Si elle eût vécu dans ces temps anciens, dont la simplicité
savait admirer les vertus, que de bouches éloquentes
se seraient disputé l'honneur de préconiser une femme
qui, oubliant la faiblesse de son sexe, oubliant la mer, si
redoutable même aux plus intrépides, exposa ses jours
pour ensevelir son époux, et qui, tout occupée du soin
de ses funérailles, ne craignit pas elle-même d'être privée
d'un tombeau? La poésie a partout immortalisé l'héroïne
qui se dévoua pour son époux.Eh! n'est-il pas plus
beau d'affronter le trépas pour donner un asile à ses
cendres? L'amour n'est-il pas plus sublime, lorsque, en
courant les mêmes dangers, il rachète un trésor moins
précieux que la vie?
Est-on surpris, après cela, que, pendant seize ans
que son mari fut gouverneur d'Egypte, jamais elle ne
parut en public, jamais elle ne reçut chez elle une personne
de la province, jamais elle ne demanda rien à son
époux, et ne souffrit la moindre sollicitation? Aussi cette
province, médisante et ingénieuse à outrager ses préfets,
cette province, où ceux même qui évitèrent les fautes,
ne purent échapper aux traits malins, admira votre
soeur comme un modèle unique de vertu ; et, ce qui était
encore plus difficile pour elle, malgré son goût pour les sarcasmes les plus dangereux, elle réprima entièrement
la malignité de ses discours.
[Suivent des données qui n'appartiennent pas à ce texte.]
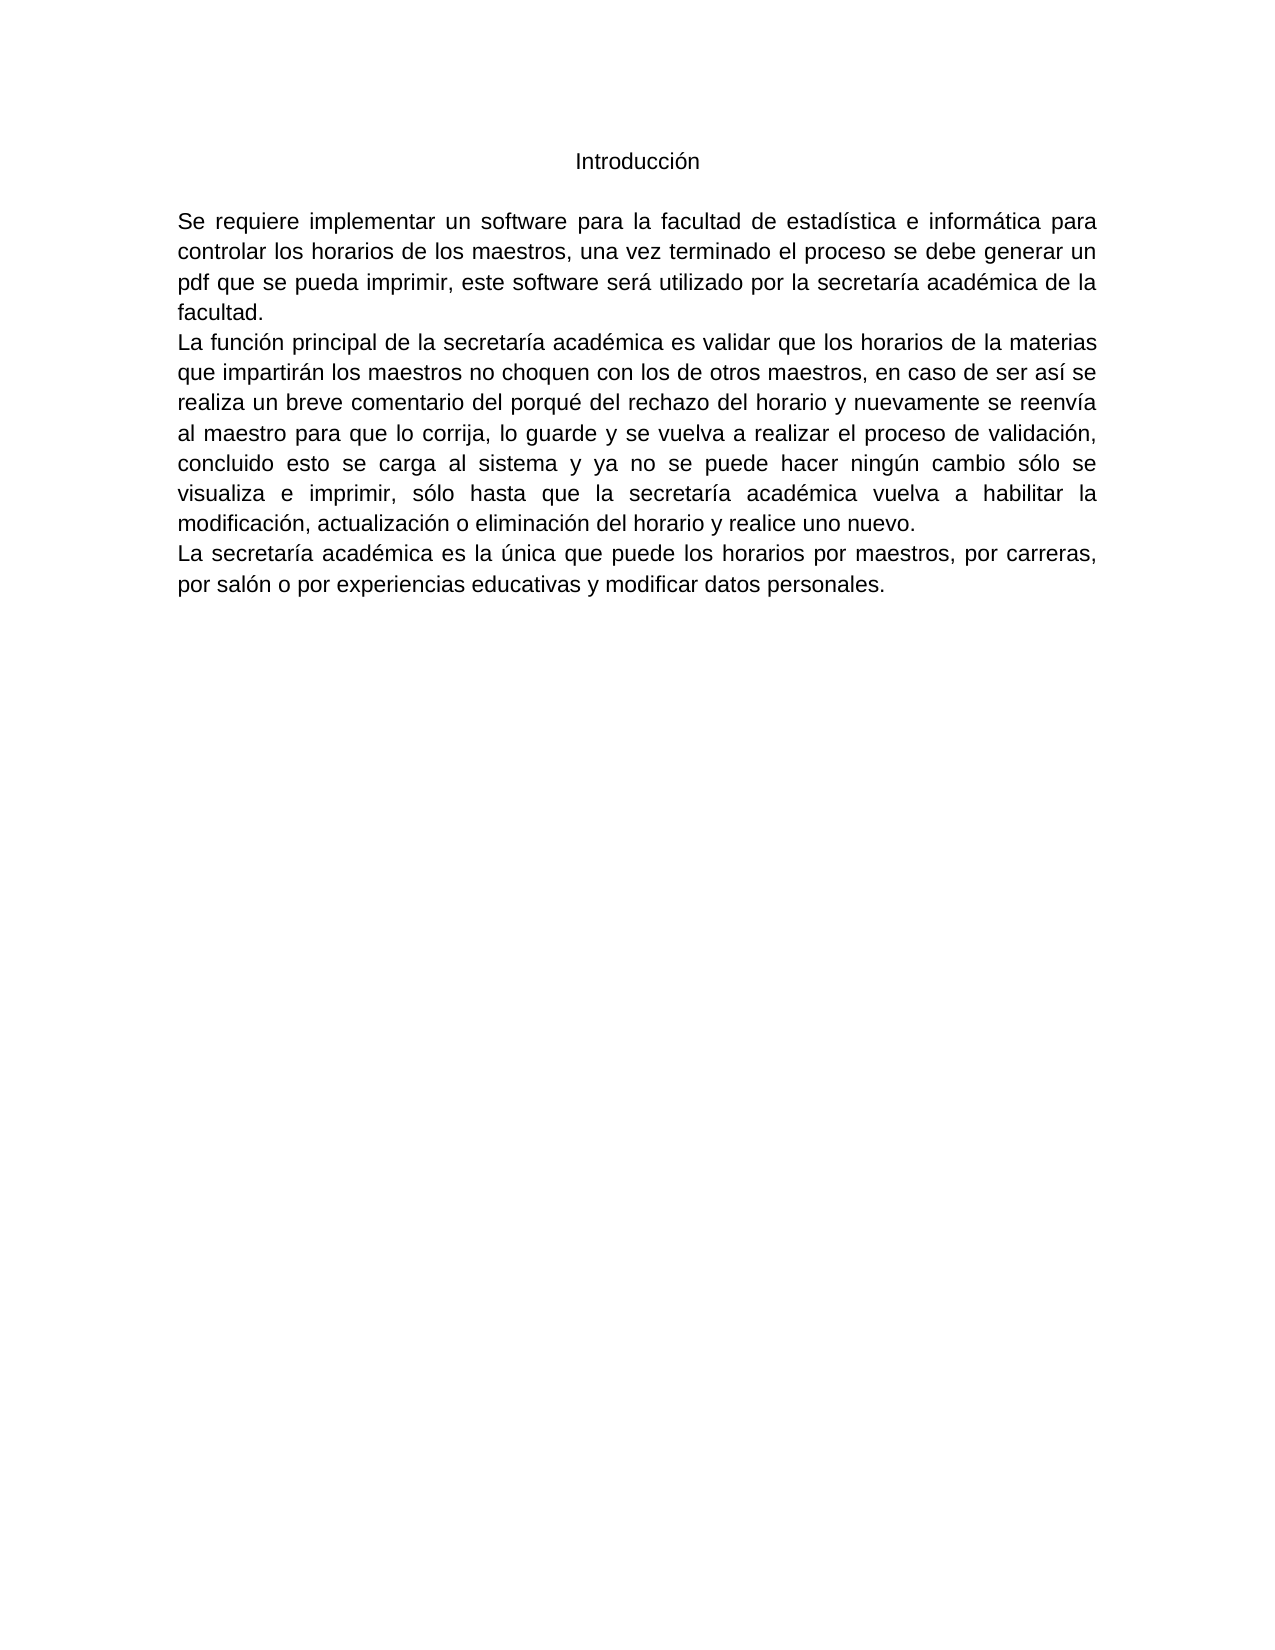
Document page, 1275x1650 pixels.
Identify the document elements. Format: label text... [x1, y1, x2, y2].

text Introducción [177, 148, 1098, 174]
text La secretaría académica es la única que puede los horarios por maestros, por carreras, por salón o por experiencias educativas y modificar datos personales. [177, 540, 1098, 597]
text Se requiere implementar un software para la facultad de estadística e informática para controlar los horarios de los maestros, una vez terminado el proceso se debe generar un pdf que se pueda imprimir, este software será utilizado por la secretaría académica de la facultad. [177, 208, 1098, 325]
text La función principal de la secretaría académica es validar que los horarios de la materias que impartirán los maestros no choquen con los de otros maestros, en caso de ser así se realiza un breve comentario del porqué del rechazo del horario y nuevamente se reenvía al maestro para que lo corrija, lo guarde y se vuelva a realizar el proceso de validación, concluido esto se carga al sistema y ya no se puede hacer ningún cambio sólo se visualiza e imprimir, sólo hasta que la secretaría académica vuelva a habilitar la modificación, actualización o eliminación del horario y realice uno nuevo. [177, 329, 1098, 536]
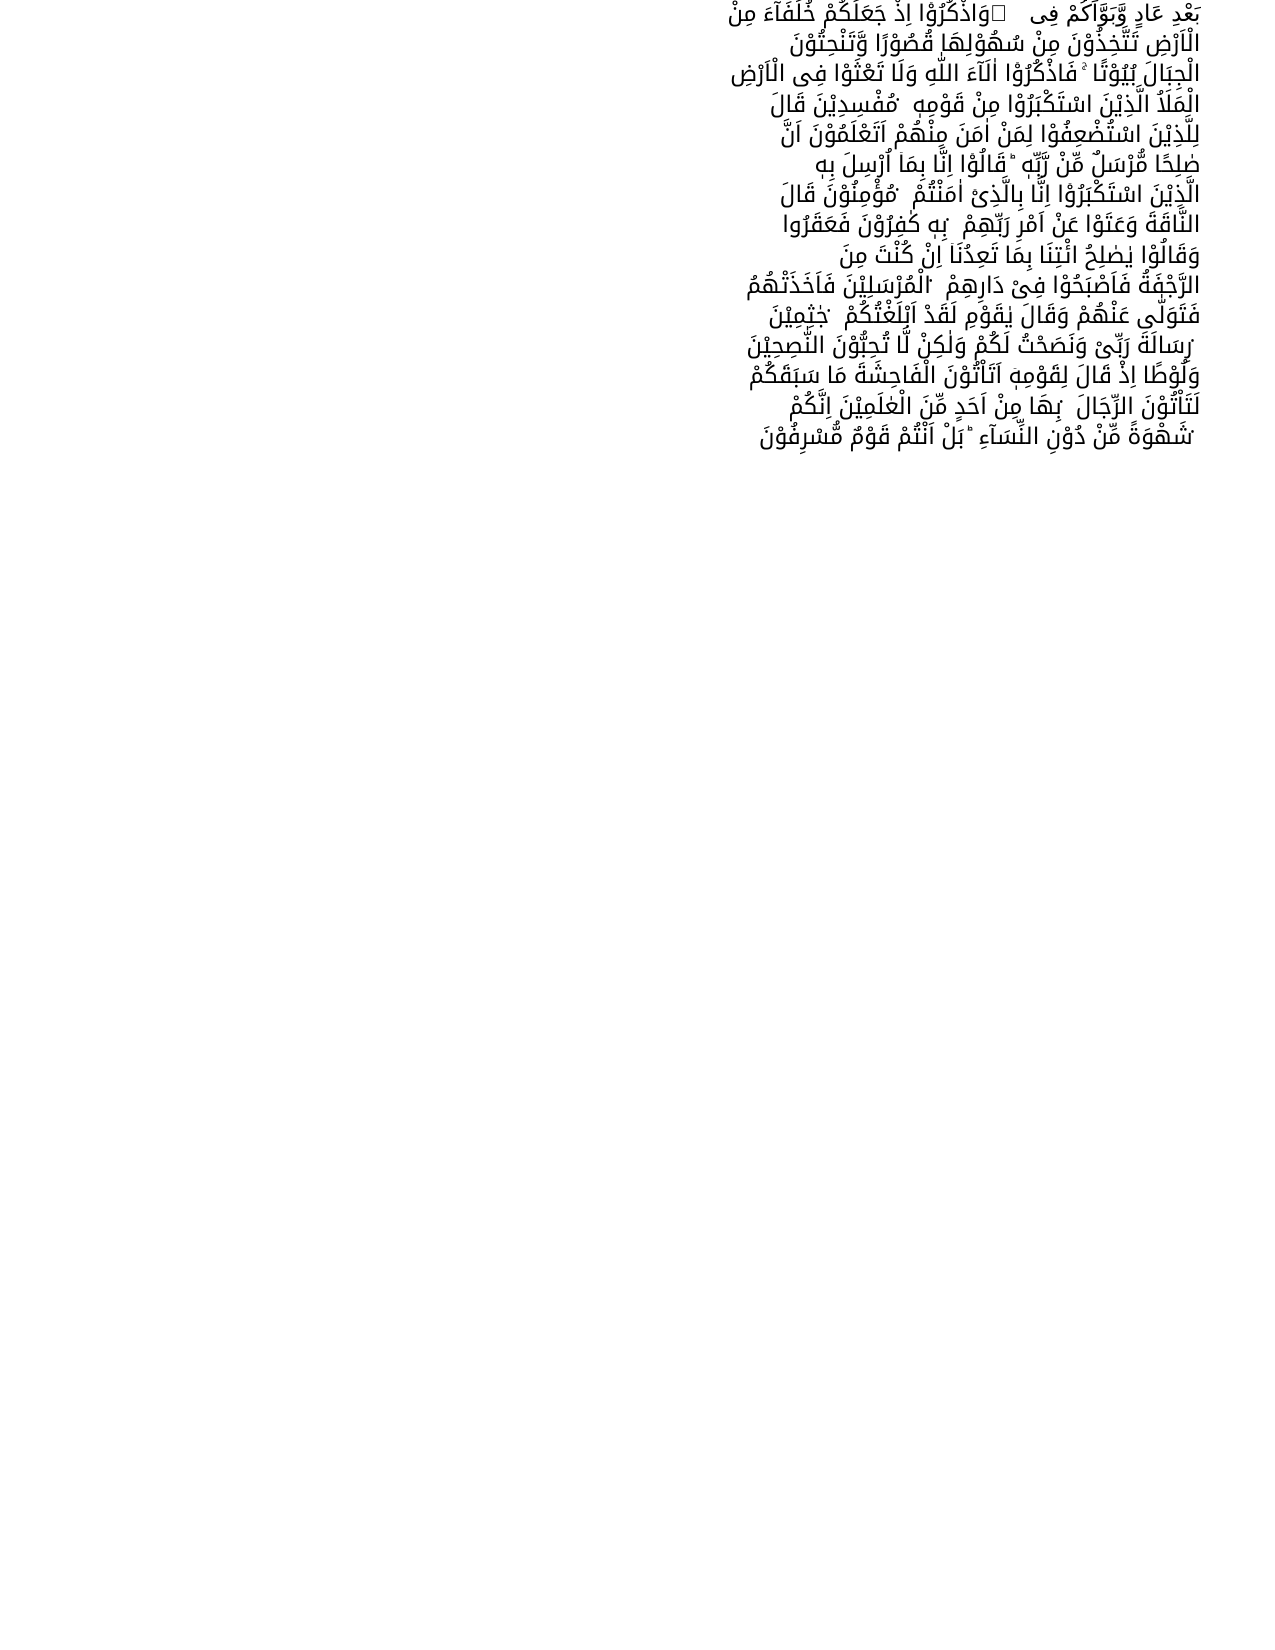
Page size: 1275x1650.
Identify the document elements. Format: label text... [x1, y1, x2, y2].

Aujourd'hui même encore,
l'Egypte souhaite une femme semblable, quoiqu'elle
n'ose l'espérer. C'eût été beaucoup d'avoir, pendant seize
ans, mérité l'estime de cette province; c'est encore plus
d'en avoir été ignorée. Je ne vous rapporte pas ces détails
pour célébrer ses louanges : ce serait les affaiblir
que de les esquisser si rapidement; mais pour vous faire
sentir la grandeurd'âme d'une femme, que ni l'ambition,
ni la cupidité,
fléaux inséparables de la puissance, n'ont
pu corrompre; d'une femme que la crainte de la mort,
à la vue de son vaisseau désarmé et d'un naufrage inévitable,
n'a pas empêchée de s'attacher au corps de son
époux, moins attentive à se sauver elle-même, qu'à
emporter ce précieux dépôt.
Montrez un courage égal; arrachez votre âme à la
douleur, et ne laissez pas croire que vous vous repentiez
de m'avoir mis au monde. Néanmoins, quoique vous fassiez,
comme il faut que votre pensée revienne toujours
vers moi, et que maintenant aucun de vos enfans ne se
présente plus fréquemment à votre souvenir, non qu'ils
vous soient moins chers, mais parce qu'il est naturel de
porter plus souvent la main sur la partie souffrante,
voici l'idée que vous devez vous faire de moi : je suis
heureux et content, tel que j'étais au sein de la prospérité
: je m'y trouve en effet, puisque mon âme, dégagée
d'embarras, se livre à ses fonctions, tantôt en s'amusaut
d'études légères, tantôt, uniquement avide de connaître
la vérité, en s'élevant à la contemplation d'elle-même et de l'univers. D'abord, elle examine la terre et sa
position ; ensuite la nature de la mer qui l'environne, la
cause de son flux et de son reflux ; puis elle considère
ces effroyables météores, formés entre le ciel et la terre,
et cette bruyante région des tonnerres, des foudres, des
vents, des pluies, de la neige et de la grêle. Après avoir
parcouru ces objets moins sublimes, elle s'élance vers la
voûte des cieux; elle jouit du pompeux spectacle des
sphères; et, se rappelant son immortalité, elle s'avance
au milieu des temps passés et des siècles à venir.